Could you return the passage below on the Newton's Unicode support word for word, in full?

PROVIDED TEXT:
# # # #
You'll be happy to know that the Newton was the first major production
device (that I know of) to use Unicode as its basic character encoding.
Palm Pilots do not -- and it hurts them greatly. Java does. MacOS 9
and Windows machines do not. MacOS X's Cocoa environment is pure
Unicode, but icky Carbon is not. HTML has adopted Unicode as its
standard way of encoding symbols, but most Chinese and Japanese web
pages still use the old multibyte encodings.

Although the Newton uses Unicode to display stuff, you can use the
Newton keyboard (onscreen or real) and handwriting recognition system
only to produce the Unicode characters corresponding to the old MacRoman
character set. To make any other characters, you have to use some kind
of custom input device. Further, the Newton has trouble printing
special range Unicode characters to laser printers -- so if you plan on
printing with your greek font to a laser printer, you may run into some
problems.

Mac fonts are typically stored either in MacRoman, one of several
special language encodings, or Unicode. When you use the Newton Font
tool, it only converts the MacRoman characters over to the Newton font.
# # # #
EXERCISE DATA:

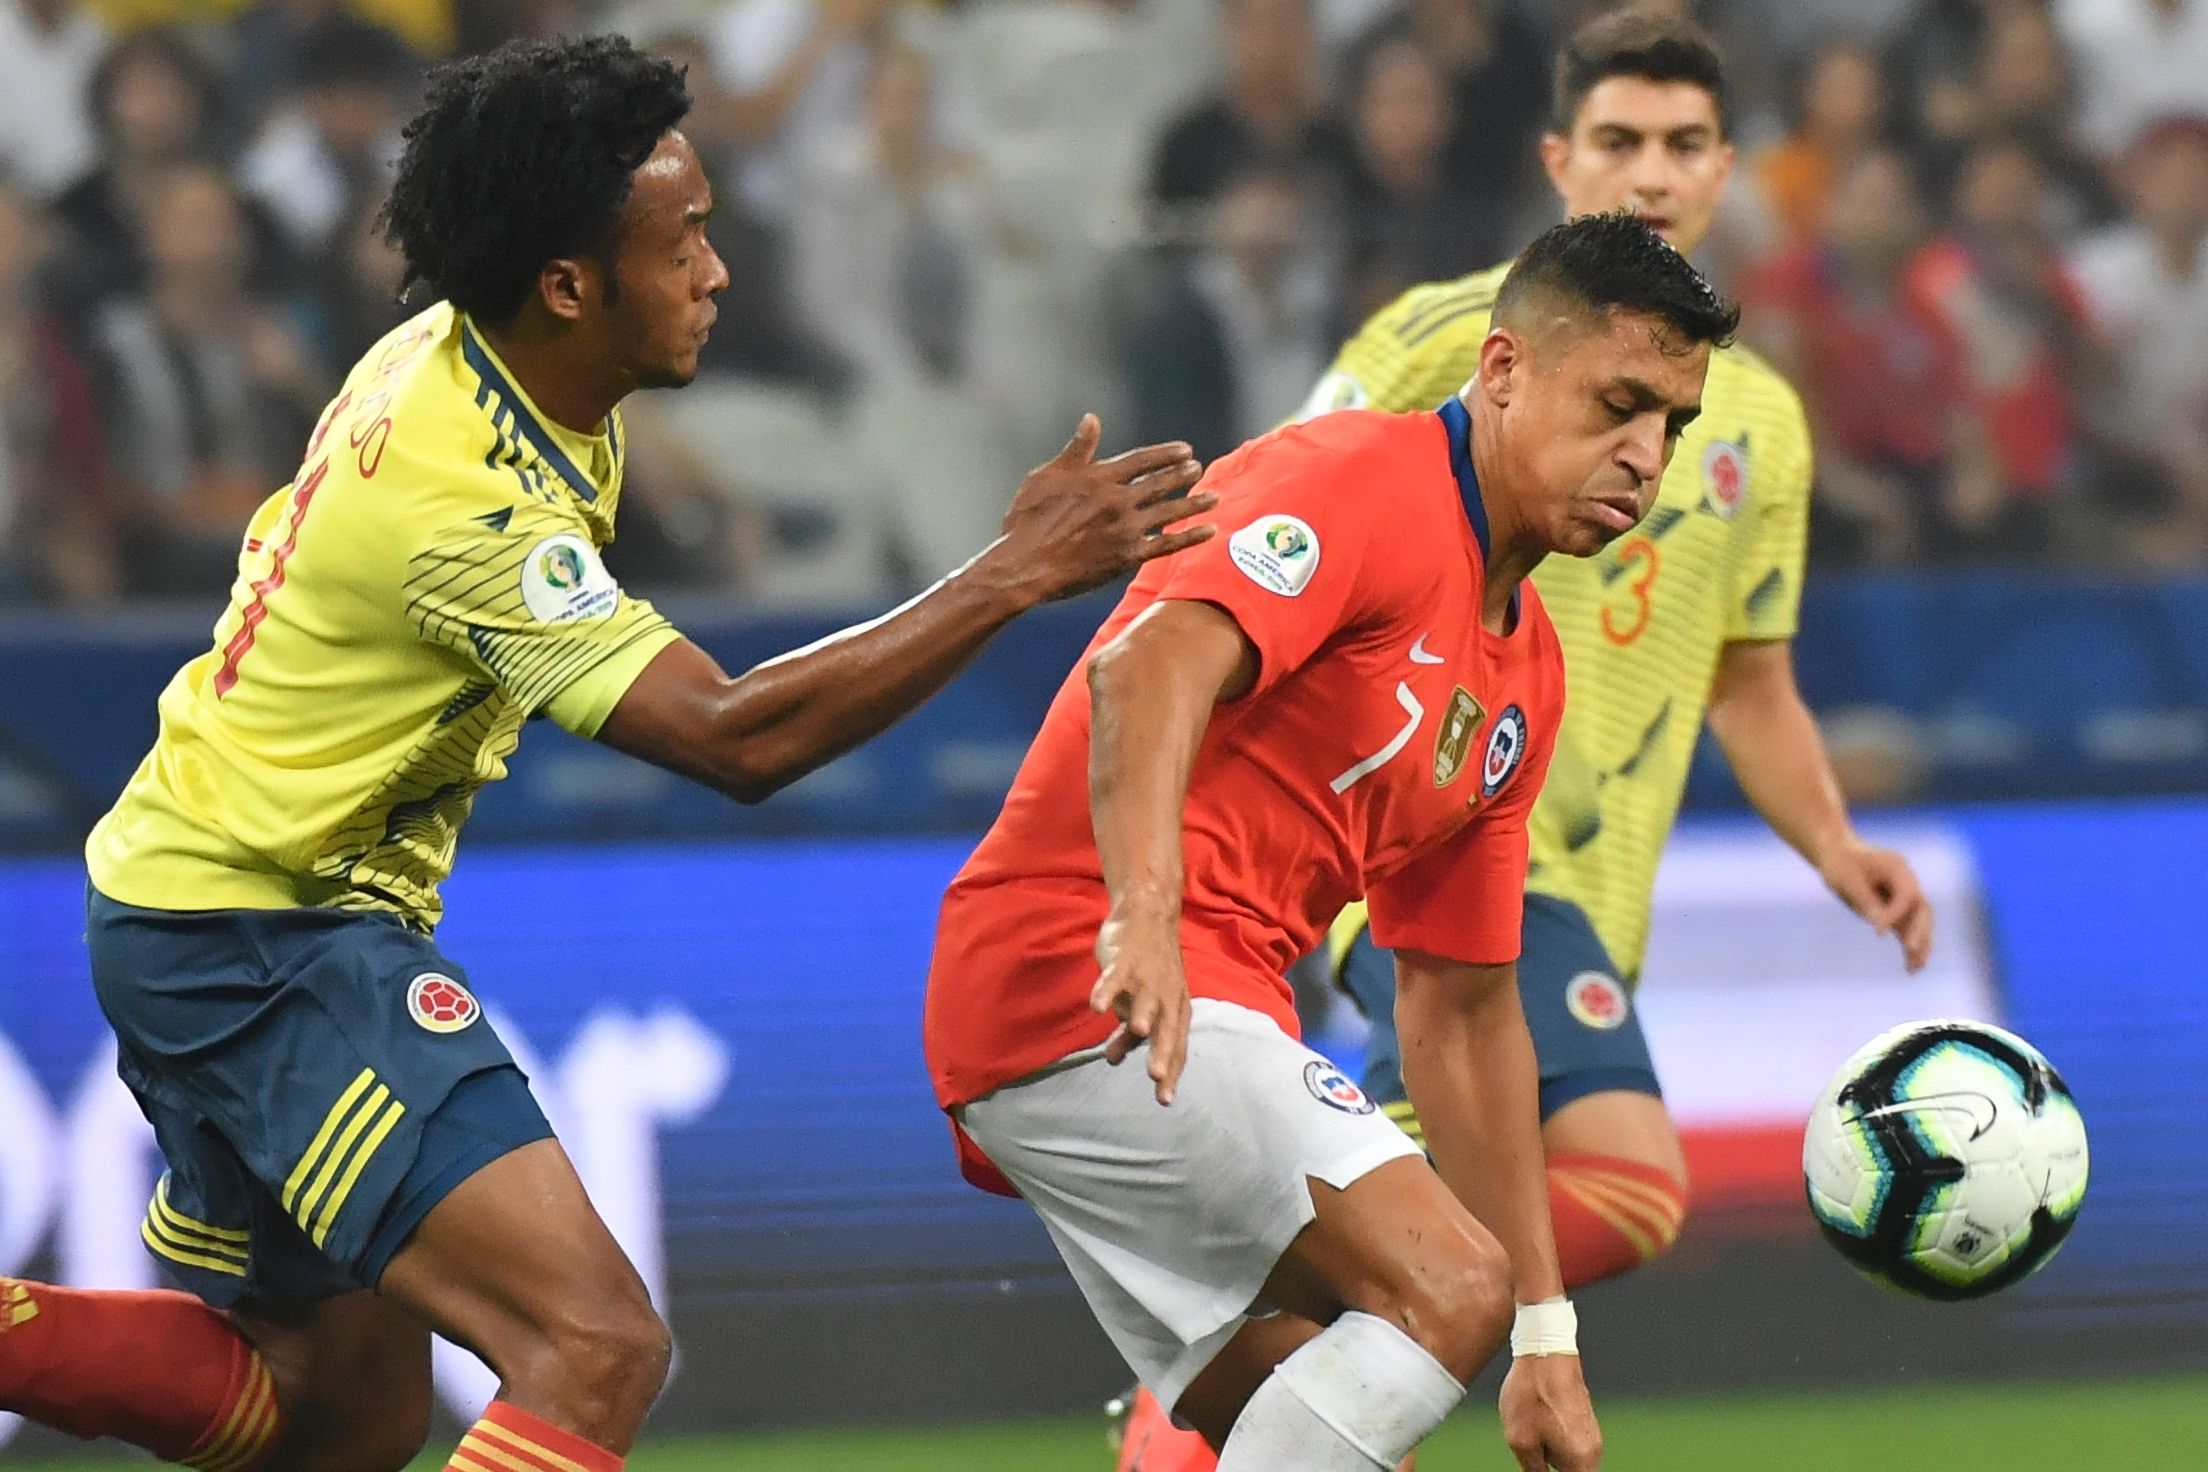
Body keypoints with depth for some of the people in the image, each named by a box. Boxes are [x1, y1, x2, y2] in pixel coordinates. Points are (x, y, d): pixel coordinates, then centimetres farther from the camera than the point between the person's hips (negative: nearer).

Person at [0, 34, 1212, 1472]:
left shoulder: (446, 354, 1)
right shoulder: (468, 508, -27)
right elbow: (737, 737, -31)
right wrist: (1015, 576, -32)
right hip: (264, 940, -10)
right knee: (598, 1349, -20)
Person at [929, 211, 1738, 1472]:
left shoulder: (1526, 677, 20)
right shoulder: (1366, 483, -9)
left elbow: (1465, 1011, 23)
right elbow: (1157, 661, -28)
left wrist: (1545, 1341, 19)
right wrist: (1143, 919, -45)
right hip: (1083, 983, -10)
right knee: (1439, 1287, -22)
# # # #
RESULT OF THE EXERCISE:
You'll be happy to know that the Newton was the first major production
device (that I know of) to use Unicode as its basic character encoding.
Palm Pilots do not -- and it hurts them greatly. Java does. MacOS 9
and Windows machines do not. MacOS X's Cocoa environment is pure
Unicode, but icky Carbon is not. HTML has adopted Unicode as its
standard way of encoding symbols, but most Chinese and Japanese web
pages still use the old multibyte encodings.

Although the Newton uses Unicode to display stuff, you can use the
Newton keyboard (onscreen or real) and handwriting recognition system
only to produce the Unicode characters corresponding to the old MacRoman
character set. To make any other characters, you have to use some kind
of custom input device. Further, the Newton has trouble printing
special range Unicode characters to laser printers -- so if you plan on
printing with your greek font to a laser printer, you may run into some
problems.

Mac fonts are typically stored either in MacRoman, one of several
special language encodings, or Unicode. When you use the Newton Font
tool, it only converts the MacRoman characters over to the Newton font.